===== Text shown =====
Fig. 2: Investigation of the longitudinal phase segregation mechanism in MAPb(BrxI1-x)3 (x = 0.905) single crystal.
figure 2

a PL evolution under two-photon excitation using 800 nm laser. b Variation of the I-rich emission intensity with respect to the illumination time under two-photon excitation. c TRPL of top and bottom crystal surface under single-photon excitation using 405 nm laser; d Intensity of I-rich emission feature with illumination time, extracted from the PL evolution of top and bottom surface under single-photon excitation. The experimental data and the fitting are shown in solid circles and lines respectively.

It is possible that surface defects induce electric field in the vertical direction and drive the migration of iodide ions, triggering the halide redistribution in the vertical direction. This speculation accords well with the general understanding of halide segregation process which underscores the important role of perovskite surfaces in halide segregation process of any perovskite materials32,33,34,35. Since the top and bottom surface of the same crystal have different surface defect density, we compare the phase segregation rate of these two crystal surfaces to illustrate the role of surface defects. Figure 2c shows the time-resolved PL (TRPL) spectra measured from two surfaces which can be well fitted with bi-exponential function \({{{\rm{I}}}}\left({{{\rm{t}}}}\right)={{{{\rm{A}}}}}_{1}{{{{\rm{e}}}}}^{-{{{\rm{t}}}}/{{{{\rm{\tau }}}}}_{1}}+{{{{\rm{A}}}}}_{2}{{{{\rm{e}}}}}^{-{{{\rm{t}}}}/{{{{\rm{\tau }}}}}_{2}}\). (for the fitting parameters see Supplementary Table 1) The effective decay lifetime can be calculated according to \({\tau }_{{eff}}=({\sum }_{i=1}^{2}{A}_{i}{{\tau }_{i}}^{2})/({\sum }_{i=1}^{2}{A}_{i}{\tau }_{i})\). The obtained effective lifetime of top surface is 767.3 ns, which is nine times longer compared to the bottom surface (85.6 ns), suggesting that the bottom crystal surface has a much higher surface defect density than the top surface. We monitor the PL evolution of top and bottom surface under 405 nm excitation. Both exhibit the decrease of pristine phase emission and increase of I-rich emission. Figure 2d plots the intensity of I-rich emission feature with illumination time for top and bottom surfaces. By fitting, the obtained segregation rate of the bottom surface is about eight times larger than that of the top surface. The strikingly higher segregation rate of more defective surface confirms the vital role that surface defects play in vertical phase segregation in the mixed halide perovskite single crystal.
===== Information shown =====
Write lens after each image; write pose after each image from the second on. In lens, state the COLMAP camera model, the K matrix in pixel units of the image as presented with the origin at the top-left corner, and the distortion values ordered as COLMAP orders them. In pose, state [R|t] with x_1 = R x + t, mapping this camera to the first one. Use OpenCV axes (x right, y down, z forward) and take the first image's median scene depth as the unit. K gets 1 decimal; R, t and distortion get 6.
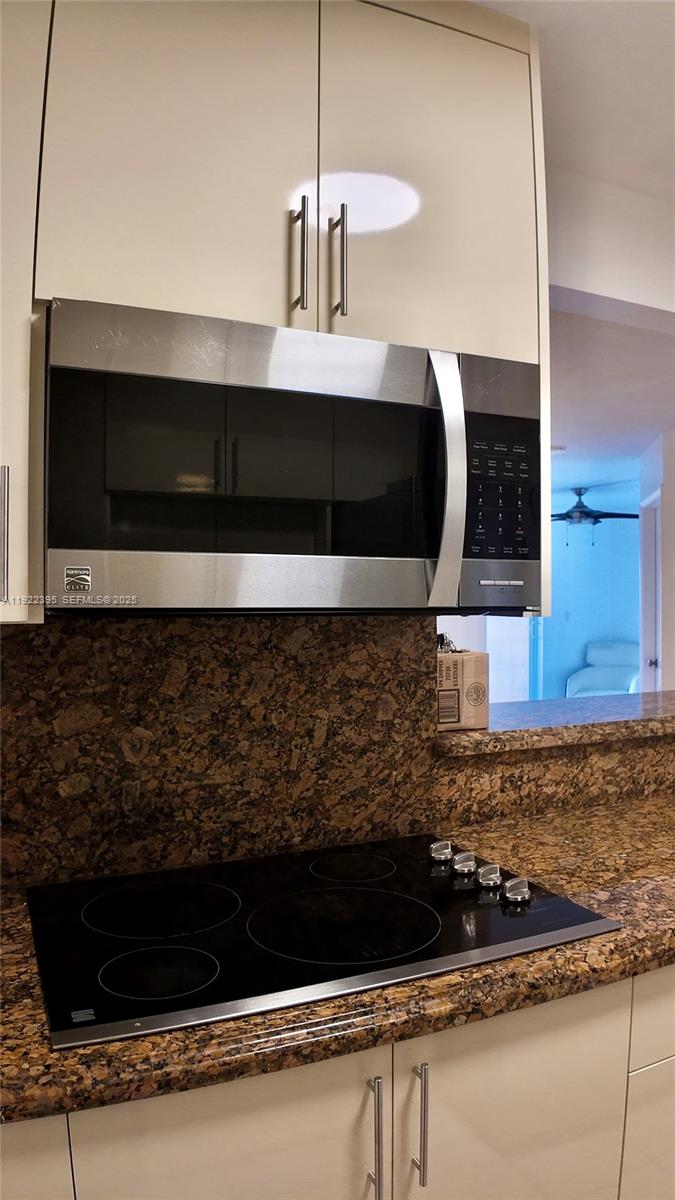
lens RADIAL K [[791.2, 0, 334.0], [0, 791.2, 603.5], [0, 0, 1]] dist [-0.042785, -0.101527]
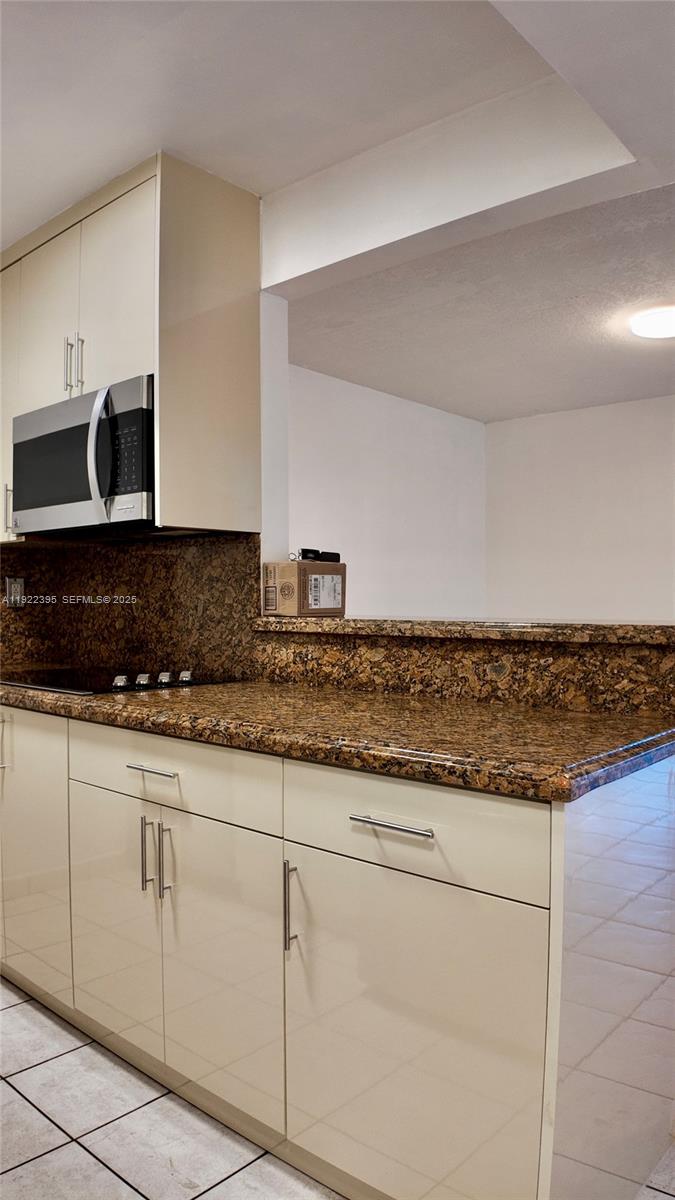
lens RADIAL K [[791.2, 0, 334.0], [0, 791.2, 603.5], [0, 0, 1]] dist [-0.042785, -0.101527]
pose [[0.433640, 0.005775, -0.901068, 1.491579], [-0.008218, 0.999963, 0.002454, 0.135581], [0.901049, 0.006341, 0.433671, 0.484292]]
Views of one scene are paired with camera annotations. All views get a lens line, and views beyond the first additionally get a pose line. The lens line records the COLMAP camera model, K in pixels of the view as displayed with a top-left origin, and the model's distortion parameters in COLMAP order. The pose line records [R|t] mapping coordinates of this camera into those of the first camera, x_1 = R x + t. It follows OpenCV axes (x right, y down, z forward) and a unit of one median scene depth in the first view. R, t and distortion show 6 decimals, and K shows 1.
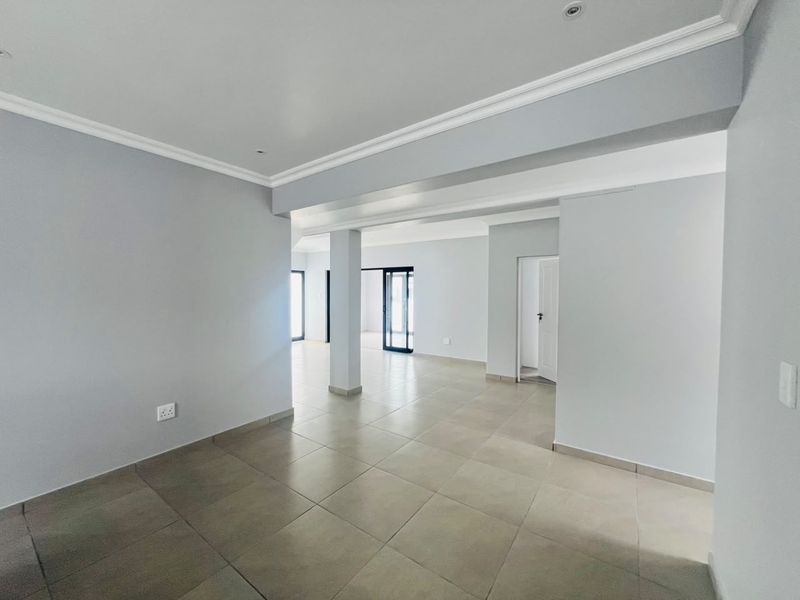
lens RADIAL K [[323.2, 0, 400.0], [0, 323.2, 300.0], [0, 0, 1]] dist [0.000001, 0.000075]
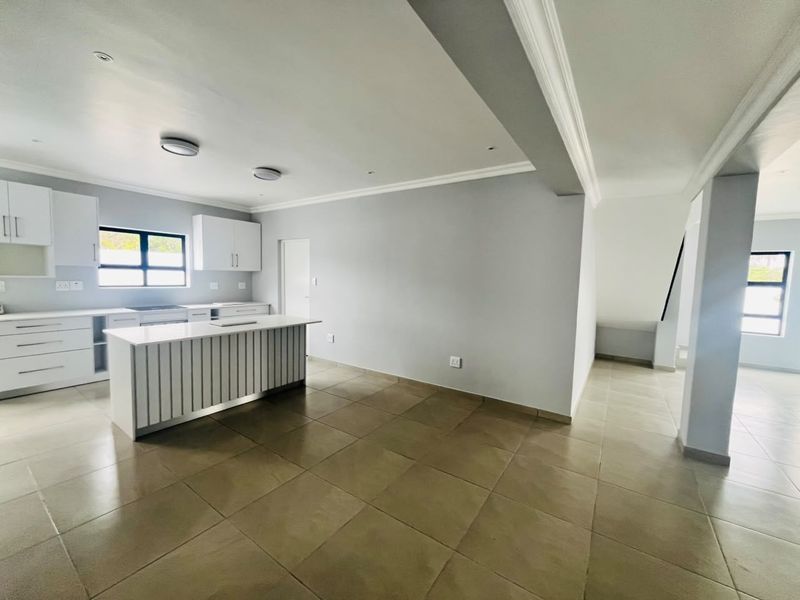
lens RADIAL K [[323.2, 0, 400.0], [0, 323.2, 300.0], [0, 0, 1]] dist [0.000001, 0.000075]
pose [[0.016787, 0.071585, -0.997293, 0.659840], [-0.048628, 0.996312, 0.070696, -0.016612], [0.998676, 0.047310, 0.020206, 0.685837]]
=====
Problems and tasks:
A) Render this sentence from the perovskite passage in Spanish: "The obtained effective lifetime of top surface is 767.3 ns, which is nine times longer compared to the bottom surface (85.6 ns), suggesting that the bottom crystal surface has a much higher surface defect density than the top surface."
B) Pick up the perovskite passage after its last sentence and carry it forward in the same style.
The rows have no connection to the perovskite passage.

Task-by-task results:
A) El tiempo de vida efectivo obtenido para la superficie superior es de 767,3 ns, que es nueve veces más largo que el de la superficie inferior (85,6 ns), lo que sugiere que la superficie inferior del cristal tiene una densidad de defectos superficiales mucho mayor que la superficie superior.

B)
We further investigate the effect of atmosphere on longitudinal phase segregation by monitoring the PL evolution of two identical samples in air and N2 respectively under UV excitation (405 nm). The humidity and oxygen levels of the air are 80.0% and 20.9% respectively. Note that the samples in this set of experiments are mounted inside a cuvette filled with N2 or air, and a home-built spectroscopy system is used for PL measurement. The intensity of equipped UV illumination source is 0.36 mW cm−2 which is larger than that of confocal microscope used in Figure 1c and therefore a later stage of phase segregation is captured under this condition. Figure 3a, b reports the PL evolution of the crystal in atmosphere of air and N2 respectively, both of which show decreasing emission of the pristine phase and emergence of I-rich emission feature. With further illumination, the intensity of I-rich feature increases and its peak position redshifts. Figure 3c plots the variation of peak intensity with illumination time for both atmospheres. The obtained segregation rate increases from 7.0 × 10−6 s−1 in N2 to 5.0 × 10−4 s−1 in air, by nearly a factor of 70.

Fig. 3: Effect of atmosphere on phase segregation of MAPb(BrxI1-x)3 (x = 0.905) single crystal.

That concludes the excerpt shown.